For a long time, Ma Wan was Hong Kong’s overlooked Island. Literally, it’s the island that you look down upon as you cross the huge Tsing Ma Bridge on your way to and from the airport. While it doesn’t pull in the crowds that head to Chung Chau or Peng Chau every weekend, Ma Wan is home to a few of its own hidden gems.
Getting to Ma Wan
By ferry

From Central
The ferry is by far the easiest option if you’re coming from Central. The ferry leaves from pier 2 roughly every 30 minutes during weekday rush hour, and hourly at half past the hour during the day and at weekends.
A complete timetable can be found on the
Park Island Transport Company website.
The fare is HK$36.00 and you can pay using Octopus or cash. Over-65s pay HK$18.00, and Octopus cards registered to residents of Park Island are only charged HK$24.10 (HK$12.10 for over 65s).

From Tsuen Wan
There are three ferries a day each way between Ma Wan and Tsuen Wan Pier – directly outside exit D of Tsuen Wan West MTR. They depart Tsuen Wan at 10:35a.m., 1:35p.m. and 4:35p.m.
The ferry from Ma Wan to Tsuen Wan departs at 10:15a.m., 1:15p.m. and 4:15p.m.
The standard fare is HK$12.00, half price for over-65s,and discounted rates for Park Island residents.
By Bus
Park Island Transport Company operates bus services from:
- Tsing Yi Mtr Station: route NR330
- Kwai Fong MTR station: route NR332
- Hong Kong Airport: route NR334 departing from the coach stop at car park 1
- Central ferry pier 2, via Wan Chai: route NR338
Full timetables and fares can be found here.
Getting around Ma Wan

Once you’re on the island, you really only have one choice. You’re walking: cars are more-or-less banned from the island. Luckily, there are plenty of maps dotted around to help you out.
Eating and drinking on Ma Wan

There are a few restaurants around the ferry pier, Mo-Ikken Cafe looks like a Japanese restaurant on the outside, but serves mainly Chinese food, little Seoul does a better job of living up to its name, with a good selection of Korean dishes.
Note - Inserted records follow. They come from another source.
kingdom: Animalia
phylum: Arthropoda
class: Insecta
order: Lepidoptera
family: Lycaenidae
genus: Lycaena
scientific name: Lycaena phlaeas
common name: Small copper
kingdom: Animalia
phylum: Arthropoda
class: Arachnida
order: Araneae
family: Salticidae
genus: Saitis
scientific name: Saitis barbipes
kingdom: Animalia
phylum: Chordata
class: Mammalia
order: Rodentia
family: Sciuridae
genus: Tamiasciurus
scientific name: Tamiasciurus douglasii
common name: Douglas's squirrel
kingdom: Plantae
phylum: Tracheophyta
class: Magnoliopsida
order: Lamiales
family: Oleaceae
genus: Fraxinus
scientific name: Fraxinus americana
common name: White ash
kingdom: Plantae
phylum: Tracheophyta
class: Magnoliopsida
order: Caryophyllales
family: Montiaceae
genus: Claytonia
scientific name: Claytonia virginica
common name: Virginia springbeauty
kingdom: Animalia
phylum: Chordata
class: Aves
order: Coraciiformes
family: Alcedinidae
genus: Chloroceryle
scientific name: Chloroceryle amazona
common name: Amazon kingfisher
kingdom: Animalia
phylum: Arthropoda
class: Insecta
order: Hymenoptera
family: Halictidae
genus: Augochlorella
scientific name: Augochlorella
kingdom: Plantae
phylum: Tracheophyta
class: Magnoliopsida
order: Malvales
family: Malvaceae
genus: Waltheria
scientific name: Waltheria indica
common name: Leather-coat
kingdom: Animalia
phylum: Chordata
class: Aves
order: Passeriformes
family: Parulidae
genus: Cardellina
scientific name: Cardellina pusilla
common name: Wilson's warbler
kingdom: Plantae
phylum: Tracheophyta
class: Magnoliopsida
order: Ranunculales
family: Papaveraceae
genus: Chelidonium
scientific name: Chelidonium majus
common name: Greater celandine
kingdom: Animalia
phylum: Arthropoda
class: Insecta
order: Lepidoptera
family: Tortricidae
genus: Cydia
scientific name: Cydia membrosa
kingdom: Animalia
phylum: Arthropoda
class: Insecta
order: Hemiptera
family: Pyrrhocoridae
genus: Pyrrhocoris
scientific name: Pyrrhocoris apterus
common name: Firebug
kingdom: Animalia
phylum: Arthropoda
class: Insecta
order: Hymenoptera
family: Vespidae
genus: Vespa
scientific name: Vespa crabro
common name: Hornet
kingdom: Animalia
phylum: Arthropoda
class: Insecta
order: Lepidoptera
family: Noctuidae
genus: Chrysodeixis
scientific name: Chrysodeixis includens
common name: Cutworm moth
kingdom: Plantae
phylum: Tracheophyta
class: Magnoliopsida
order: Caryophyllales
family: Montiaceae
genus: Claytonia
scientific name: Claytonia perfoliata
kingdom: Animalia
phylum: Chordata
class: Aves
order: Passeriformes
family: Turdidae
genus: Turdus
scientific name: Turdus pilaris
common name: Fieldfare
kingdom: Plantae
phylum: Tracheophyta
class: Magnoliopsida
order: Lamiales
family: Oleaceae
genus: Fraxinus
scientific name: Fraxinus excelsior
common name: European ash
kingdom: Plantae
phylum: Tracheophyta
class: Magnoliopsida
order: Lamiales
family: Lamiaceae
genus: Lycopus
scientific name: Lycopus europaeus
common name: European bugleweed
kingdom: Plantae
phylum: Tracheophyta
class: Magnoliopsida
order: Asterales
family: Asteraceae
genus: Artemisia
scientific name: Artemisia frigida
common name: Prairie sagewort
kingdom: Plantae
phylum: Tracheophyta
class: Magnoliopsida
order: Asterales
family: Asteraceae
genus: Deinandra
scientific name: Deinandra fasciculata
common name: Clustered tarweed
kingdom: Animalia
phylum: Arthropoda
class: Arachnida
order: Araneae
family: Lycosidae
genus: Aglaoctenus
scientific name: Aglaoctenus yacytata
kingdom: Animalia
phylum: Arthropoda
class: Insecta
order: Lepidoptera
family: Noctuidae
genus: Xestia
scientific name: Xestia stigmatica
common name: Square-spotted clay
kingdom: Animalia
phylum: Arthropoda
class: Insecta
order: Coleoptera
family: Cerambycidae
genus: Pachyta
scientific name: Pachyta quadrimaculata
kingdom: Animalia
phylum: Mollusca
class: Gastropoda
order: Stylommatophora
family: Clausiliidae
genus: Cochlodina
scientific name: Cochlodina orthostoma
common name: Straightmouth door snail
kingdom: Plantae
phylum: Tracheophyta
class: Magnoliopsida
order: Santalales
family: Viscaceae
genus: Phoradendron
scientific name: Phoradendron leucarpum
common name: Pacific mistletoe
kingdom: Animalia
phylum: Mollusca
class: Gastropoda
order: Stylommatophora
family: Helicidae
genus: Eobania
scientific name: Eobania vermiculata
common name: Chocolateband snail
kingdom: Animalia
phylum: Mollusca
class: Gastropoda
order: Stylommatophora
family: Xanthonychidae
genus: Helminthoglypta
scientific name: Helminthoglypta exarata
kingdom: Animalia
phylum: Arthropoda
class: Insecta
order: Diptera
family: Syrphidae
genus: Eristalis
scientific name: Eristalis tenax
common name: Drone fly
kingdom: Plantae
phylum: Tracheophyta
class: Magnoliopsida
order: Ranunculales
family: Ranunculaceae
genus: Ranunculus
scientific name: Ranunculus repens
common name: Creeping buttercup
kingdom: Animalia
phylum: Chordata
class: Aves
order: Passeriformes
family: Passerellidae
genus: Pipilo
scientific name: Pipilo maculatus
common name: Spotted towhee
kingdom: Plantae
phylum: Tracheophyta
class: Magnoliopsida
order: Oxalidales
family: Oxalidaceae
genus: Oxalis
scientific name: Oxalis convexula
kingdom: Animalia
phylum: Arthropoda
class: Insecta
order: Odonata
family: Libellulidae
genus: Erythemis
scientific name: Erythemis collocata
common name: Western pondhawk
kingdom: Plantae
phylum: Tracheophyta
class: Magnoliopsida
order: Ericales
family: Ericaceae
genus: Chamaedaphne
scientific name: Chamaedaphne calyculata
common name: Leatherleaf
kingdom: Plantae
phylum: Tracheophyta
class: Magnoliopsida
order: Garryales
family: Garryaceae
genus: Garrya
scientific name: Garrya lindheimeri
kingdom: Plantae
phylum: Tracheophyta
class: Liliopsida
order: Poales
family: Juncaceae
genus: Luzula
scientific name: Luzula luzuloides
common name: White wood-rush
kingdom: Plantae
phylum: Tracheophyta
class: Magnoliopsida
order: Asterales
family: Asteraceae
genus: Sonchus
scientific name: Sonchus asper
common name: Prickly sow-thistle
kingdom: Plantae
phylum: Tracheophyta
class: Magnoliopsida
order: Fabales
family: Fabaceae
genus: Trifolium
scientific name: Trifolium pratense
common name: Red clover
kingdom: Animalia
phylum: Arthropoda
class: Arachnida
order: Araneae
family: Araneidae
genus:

There are more Western options at Ma Wan Tung Wan Beach,including a pizza joint, and a vaguely germanic-looking bar and grill.
Things to do in Ma Wan
Visit Ma Wan 1868

Ma Wan 1868 has contributed to the reinvention of Ma Wan as a destination. The site was an abandoned fishing village, inaccessible to the public.

Now the old houses, which were crumbling, have been fixed up and are home to a growing number of small independent businesses. There is a small “city farm”, and a huge array of street art to enjoy.

Relax on Ma Wan Tung Wan Beach

In all honesty, it’s not Hong Kong’s most beautiful beach, but Tung Wan has a certain charm. Every few minutes you’ll hear a strange rumbling noise. This is the Tung Chung MTR line and the Airport Express, which runs underneath the roadway of the Tsing Ma Bridge, which in turn towers over the island. Otherwise, this is a nice quiet spot to share with the locals.
See the Tin Hau Temples
Tin Hau is the goddess who looks out for seafarers and fishermen. Depending on who you ask, there are something like 150 Tin Hau temples in Hong Kong. Three of them are on Ma Wan.
There’s a small Tin Hau temple in Ma Wan 1868, originally built to serve the fishing village that used to be on the site. Another can be found right at the northern tip of Ma Wan. This temple is said to have been built by the Pirate Cheung Po Tsai, who is usually associated with Cheung Chau island.
The Tin Hau temple that appears on the tourist maps sits on a hilltop with an impressive view over the floating fishing village that sits in a bay on the Island’s west coast.
Marvel at Noah’s Ark

We should address the elephant in the room. Or rather the elephant, camels, assorted big cats and ostriches emerging from a giant replica of Noah’s Ark, which houses an evangelical Christian, creationist-themed theme park. Wedged beneath the Tsing Ma Bridge, it was built by the owners of the property developer responsible for Park Island, the residential development that dominates the northern part of the island. It was also at the centre of a high-profile corruption and bribery case in 2014, but that’s a story for another time.
Climb Ma Wan’s highest peak
South of the bridge lies a wilder, more unkempt side of Ma Wan. Here you’ll find the highest point on the island (admittedly, it’s only 69m above sea-level). If you’re up for a short hike, there are some secluded spots down here waiting to be discovered.